▶ DO THIS
Extract the lines below word for word, starting with the line containing "collectors: J. Cuatrecasas, R." and going on through the line containing "collectors: H. Perrier de la Bâthie". Include both of those lines and nothing outside them.

(Data lines)
* Begin *

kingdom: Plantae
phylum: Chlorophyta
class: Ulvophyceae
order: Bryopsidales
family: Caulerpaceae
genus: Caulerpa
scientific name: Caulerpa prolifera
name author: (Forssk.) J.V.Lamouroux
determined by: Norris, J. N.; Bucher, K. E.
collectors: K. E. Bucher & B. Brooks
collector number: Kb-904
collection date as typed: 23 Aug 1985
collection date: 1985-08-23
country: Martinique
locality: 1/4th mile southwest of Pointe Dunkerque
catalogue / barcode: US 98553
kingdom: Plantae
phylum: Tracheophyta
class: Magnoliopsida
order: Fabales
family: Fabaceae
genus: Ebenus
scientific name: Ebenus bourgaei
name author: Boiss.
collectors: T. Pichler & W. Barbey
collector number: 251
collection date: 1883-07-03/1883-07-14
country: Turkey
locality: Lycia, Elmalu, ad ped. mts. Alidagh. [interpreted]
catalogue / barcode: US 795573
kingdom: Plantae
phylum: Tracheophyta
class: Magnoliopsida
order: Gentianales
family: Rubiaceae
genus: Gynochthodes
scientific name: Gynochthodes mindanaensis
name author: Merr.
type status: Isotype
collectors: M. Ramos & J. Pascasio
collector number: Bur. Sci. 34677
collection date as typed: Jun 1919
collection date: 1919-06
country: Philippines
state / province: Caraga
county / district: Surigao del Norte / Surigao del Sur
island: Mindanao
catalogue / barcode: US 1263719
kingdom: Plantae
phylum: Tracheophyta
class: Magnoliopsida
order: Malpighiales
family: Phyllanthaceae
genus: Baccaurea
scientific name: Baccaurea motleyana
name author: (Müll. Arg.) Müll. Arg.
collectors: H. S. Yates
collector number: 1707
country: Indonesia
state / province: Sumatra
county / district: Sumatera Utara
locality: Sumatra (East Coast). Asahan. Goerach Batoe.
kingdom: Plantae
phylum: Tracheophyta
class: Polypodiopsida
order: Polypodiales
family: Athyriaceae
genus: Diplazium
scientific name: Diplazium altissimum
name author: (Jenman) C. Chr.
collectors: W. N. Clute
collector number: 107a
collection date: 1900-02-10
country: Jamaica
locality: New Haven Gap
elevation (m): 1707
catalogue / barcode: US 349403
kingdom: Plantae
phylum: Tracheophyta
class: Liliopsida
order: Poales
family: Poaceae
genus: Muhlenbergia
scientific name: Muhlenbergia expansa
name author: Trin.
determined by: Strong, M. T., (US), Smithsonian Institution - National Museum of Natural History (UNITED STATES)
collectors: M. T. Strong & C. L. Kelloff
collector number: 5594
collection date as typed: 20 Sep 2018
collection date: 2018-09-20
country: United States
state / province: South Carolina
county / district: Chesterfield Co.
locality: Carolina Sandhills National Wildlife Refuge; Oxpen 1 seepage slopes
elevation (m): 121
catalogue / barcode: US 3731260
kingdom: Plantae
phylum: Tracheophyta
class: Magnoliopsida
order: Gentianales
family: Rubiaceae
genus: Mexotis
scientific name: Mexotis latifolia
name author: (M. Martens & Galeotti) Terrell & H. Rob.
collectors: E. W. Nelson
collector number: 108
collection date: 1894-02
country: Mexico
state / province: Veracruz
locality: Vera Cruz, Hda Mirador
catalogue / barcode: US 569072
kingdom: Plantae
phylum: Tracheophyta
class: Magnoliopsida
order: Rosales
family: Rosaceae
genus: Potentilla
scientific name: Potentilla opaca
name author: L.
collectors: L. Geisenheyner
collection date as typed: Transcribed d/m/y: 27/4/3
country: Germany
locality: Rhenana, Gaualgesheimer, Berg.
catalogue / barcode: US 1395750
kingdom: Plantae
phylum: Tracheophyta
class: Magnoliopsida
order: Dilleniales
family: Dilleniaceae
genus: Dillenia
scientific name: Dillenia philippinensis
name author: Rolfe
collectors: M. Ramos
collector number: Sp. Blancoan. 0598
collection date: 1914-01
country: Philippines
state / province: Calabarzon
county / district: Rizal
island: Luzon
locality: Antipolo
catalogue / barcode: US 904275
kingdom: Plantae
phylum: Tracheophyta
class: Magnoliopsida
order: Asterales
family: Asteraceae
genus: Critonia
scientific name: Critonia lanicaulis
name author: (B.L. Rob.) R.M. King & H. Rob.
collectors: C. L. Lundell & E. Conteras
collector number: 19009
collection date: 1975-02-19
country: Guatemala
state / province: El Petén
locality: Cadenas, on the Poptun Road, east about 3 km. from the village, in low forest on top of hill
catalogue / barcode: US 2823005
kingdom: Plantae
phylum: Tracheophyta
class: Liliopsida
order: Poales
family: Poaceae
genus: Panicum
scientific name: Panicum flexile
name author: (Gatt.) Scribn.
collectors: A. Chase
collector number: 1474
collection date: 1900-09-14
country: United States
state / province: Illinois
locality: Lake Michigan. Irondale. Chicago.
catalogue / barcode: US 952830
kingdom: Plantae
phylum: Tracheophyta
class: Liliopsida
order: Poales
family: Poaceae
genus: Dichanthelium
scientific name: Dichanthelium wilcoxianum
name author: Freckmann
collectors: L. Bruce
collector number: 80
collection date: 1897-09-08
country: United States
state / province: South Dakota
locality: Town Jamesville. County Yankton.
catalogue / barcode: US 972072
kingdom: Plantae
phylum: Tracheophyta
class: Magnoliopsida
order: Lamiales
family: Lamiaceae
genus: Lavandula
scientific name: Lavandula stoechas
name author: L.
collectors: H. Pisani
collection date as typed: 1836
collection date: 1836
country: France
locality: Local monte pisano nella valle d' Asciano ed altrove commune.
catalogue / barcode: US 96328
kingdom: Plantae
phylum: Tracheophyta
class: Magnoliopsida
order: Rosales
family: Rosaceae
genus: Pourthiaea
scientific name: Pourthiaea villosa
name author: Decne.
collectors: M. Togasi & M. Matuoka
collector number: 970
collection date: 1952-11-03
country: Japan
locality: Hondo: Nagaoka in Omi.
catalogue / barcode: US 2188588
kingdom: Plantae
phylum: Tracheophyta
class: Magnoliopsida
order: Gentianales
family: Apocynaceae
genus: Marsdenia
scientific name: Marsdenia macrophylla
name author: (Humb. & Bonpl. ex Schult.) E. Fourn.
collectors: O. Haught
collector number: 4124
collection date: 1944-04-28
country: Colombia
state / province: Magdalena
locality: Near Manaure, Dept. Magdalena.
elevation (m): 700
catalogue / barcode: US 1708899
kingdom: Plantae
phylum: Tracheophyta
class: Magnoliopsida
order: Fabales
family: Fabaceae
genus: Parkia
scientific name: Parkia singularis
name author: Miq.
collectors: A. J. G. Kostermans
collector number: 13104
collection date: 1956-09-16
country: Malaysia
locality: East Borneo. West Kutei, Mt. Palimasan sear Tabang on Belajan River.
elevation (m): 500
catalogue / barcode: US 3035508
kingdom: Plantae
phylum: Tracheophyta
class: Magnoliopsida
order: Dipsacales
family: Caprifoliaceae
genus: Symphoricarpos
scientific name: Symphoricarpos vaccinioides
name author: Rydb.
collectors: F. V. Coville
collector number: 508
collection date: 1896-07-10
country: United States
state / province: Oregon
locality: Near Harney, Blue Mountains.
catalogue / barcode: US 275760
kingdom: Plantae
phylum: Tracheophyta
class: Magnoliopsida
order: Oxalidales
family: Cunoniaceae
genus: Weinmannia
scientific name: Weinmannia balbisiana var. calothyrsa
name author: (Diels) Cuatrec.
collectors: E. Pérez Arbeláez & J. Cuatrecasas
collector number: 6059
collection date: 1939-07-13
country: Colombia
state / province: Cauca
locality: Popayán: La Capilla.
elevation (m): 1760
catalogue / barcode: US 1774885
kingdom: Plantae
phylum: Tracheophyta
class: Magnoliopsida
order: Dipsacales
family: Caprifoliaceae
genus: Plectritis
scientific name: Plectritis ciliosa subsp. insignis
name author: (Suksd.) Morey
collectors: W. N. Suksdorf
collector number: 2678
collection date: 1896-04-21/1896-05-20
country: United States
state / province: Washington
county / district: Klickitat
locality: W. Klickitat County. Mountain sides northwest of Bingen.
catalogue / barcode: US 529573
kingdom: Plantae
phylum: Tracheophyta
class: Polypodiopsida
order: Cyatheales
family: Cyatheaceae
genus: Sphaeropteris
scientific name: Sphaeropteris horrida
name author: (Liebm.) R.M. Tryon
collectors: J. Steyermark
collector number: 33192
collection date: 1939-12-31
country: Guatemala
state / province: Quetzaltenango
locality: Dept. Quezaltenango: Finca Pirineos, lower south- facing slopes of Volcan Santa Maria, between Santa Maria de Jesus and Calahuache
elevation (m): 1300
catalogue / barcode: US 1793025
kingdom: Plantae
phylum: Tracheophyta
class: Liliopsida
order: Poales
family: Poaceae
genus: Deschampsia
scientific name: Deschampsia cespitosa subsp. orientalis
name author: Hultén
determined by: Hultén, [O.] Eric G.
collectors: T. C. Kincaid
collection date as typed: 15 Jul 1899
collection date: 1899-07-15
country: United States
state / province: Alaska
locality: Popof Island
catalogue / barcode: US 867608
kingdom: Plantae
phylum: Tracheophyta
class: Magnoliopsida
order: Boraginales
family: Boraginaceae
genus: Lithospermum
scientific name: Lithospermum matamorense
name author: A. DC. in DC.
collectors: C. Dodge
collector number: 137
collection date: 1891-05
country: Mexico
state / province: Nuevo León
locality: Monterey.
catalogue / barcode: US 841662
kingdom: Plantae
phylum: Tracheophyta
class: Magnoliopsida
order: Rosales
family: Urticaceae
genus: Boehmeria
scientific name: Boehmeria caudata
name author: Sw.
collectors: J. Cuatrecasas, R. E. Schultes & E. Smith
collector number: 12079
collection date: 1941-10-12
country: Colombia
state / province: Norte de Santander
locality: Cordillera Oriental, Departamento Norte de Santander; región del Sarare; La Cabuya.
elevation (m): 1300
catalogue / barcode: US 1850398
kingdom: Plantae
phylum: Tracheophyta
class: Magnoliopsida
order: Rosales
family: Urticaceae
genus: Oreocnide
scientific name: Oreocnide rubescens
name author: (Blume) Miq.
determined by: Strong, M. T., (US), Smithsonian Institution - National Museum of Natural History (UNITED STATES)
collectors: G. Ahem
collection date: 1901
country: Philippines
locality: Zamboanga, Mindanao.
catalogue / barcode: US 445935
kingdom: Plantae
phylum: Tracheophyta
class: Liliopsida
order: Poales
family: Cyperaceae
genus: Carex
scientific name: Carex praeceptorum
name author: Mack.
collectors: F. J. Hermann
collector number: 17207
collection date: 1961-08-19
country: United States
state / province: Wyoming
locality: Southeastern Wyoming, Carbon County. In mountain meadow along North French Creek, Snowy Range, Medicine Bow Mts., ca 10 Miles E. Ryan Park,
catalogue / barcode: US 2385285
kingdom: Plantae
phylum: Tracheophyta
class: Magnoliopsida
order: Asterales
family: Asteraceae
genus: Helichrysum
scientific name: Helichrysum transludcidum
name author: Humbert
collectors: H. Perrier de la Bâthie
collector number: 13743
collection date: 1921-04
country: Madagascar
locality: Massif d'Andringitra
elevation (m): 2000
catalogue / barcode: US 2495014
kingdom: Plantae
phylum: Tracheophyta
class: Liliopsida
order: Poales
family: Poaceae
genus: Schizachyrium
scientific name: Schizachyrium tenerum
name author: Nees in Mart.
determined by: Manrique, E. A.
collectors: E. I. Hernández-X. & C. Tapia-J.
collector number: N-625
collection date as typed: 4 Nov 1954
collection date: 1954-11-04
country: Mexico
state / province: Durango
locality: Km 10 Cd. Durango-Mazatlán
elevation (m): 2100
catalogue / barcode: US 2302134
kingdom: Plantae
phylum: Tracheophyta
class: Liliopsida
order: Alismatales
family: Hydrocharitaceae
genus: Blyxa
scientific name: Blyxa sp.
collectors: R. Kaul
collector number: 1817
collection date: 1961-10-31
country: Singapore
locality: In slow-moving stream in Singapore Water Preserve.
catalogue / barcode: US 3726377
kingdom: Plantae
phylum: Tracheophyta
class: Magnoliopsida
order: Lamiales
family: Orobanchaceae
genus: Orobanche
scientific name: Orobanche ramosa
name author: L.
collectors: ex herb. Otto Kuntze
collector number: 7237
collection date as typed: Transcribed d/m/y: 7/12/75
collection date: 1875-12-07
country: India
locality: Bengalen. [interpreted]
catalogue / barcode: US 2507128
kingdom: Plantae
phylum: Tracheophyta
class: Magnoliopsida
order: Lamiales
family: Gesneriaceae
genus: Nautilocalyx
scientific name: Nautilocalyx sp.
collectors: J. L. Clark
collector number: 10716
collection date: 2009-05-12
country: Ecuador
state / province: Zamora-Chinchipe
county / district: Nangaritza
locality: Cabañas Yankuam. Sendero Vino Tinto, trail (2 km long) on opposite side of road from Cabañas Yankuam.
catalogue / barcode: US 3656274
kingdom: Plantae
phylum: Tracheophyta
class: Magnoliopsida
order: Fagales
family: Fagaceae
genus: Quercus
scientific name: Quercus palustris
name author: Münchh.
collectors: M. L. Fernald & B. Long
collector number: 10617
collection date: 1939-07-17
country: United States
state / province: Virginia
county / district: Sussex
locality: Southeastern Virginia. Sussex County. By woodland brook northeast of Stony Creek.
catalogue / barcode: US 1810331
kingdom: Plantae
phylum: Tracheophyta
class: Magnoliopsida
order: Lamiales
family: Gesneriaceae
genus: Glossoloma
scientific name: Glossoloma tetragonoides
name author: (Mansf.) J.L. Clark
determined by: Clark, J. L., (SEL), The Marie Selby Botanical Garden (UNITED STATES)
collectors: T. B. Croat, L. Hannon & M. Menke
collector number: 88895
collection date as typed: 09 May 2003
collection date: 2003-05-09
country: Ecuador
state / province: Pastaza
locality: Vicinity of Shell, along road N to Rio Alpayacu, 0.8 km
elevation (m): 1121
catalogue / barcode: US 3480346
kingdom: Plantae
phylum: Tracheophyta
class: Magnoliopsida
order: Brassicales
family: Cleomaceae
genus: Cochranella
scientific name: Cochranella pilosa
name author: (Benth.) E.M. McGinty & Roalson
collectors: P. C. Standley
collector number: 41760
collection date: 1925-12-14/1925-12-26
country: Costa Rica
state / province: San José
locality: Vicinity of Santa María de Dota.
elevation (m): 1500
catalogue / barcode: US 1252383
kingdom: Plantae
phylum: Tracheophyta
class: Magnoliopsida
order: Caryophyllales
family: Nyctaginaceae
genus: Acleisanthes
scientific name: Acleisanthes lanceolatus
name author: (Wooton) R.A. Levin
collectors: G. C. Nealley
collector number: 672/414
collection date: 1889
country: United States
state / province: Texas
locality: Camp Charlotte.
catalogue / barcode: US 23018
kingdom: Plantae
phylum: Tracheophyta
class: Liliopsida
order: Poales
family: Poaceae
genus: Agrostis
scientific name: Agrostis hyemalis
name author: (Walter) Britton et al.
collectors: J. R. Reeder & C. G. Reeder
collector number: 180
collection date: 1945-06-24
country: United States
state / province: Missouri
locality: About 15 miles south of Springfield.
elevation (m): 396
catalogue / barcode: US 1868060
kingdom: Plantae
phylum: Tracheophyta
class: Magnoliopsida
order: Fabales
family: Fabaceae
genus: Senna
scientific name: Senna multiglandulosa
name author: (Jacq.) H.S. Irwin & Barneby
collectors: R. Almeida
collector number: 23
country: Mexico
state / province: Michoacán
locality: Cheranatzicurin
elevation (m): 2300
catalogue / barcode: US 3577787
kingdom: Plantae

* End *

▶ WRITTEN RESPONSE
collectors: J. Cuatrecasas, R. E. Schultes & E. Smith
collector number: 12079
collection date: 1941-10-12
country: Colombia
state / province: Norte de Santander
locality: Cordillera Oriental, Departamento Norte de Santander; región del Sarare; La Cabuya.
elevation (m): 1300
catalogue / barcode: US 1850398
kingdom: Plantae
phylum: Tracheophyta
class: Magnoliopsida
order: Rosales
family: Urticaceae
genus: Oreocnide
scientific name: Oreocnide rubescens
name author: (Blume) Miq.
determined by: Strong, M. T., (US), Smithsonian Institution - National Museum of Natural History (UNITED STATES)
collectors: G. Ahem
collection date: 1901
country: Philippines
locality: Zamboanga, Mindanao.
catalogue / barcode: US 445935
kingdom: Plantae
phylum: Tracheophyta
class: Liliopsida
order: Poales
family: Cyperaceae
genus: Carex
scientific name: Carex praeceptorum
name author: Mack.
collectors: F. J. Hermann
collector number: 17207
collection date: 1961-08-19
country: United States
state / province: Wyoming
locality: Southeastern Wyoming, Carbon County. In mountain meadow along North French Creek, Snowy Range, Medicine Bow Mts., ca 10 Miles E. Ryan Park,
catalogue / barcode: US 2385285
kingdom: Plantae
phylum: Tracheophyta
class: Magnoliopsida
order: Asterales
family: Asteraceae
genus: Helichrysum
scientific name: Helichrysum transludcidum
name author: Humbert
collectors: H. Perrier de la Bâthie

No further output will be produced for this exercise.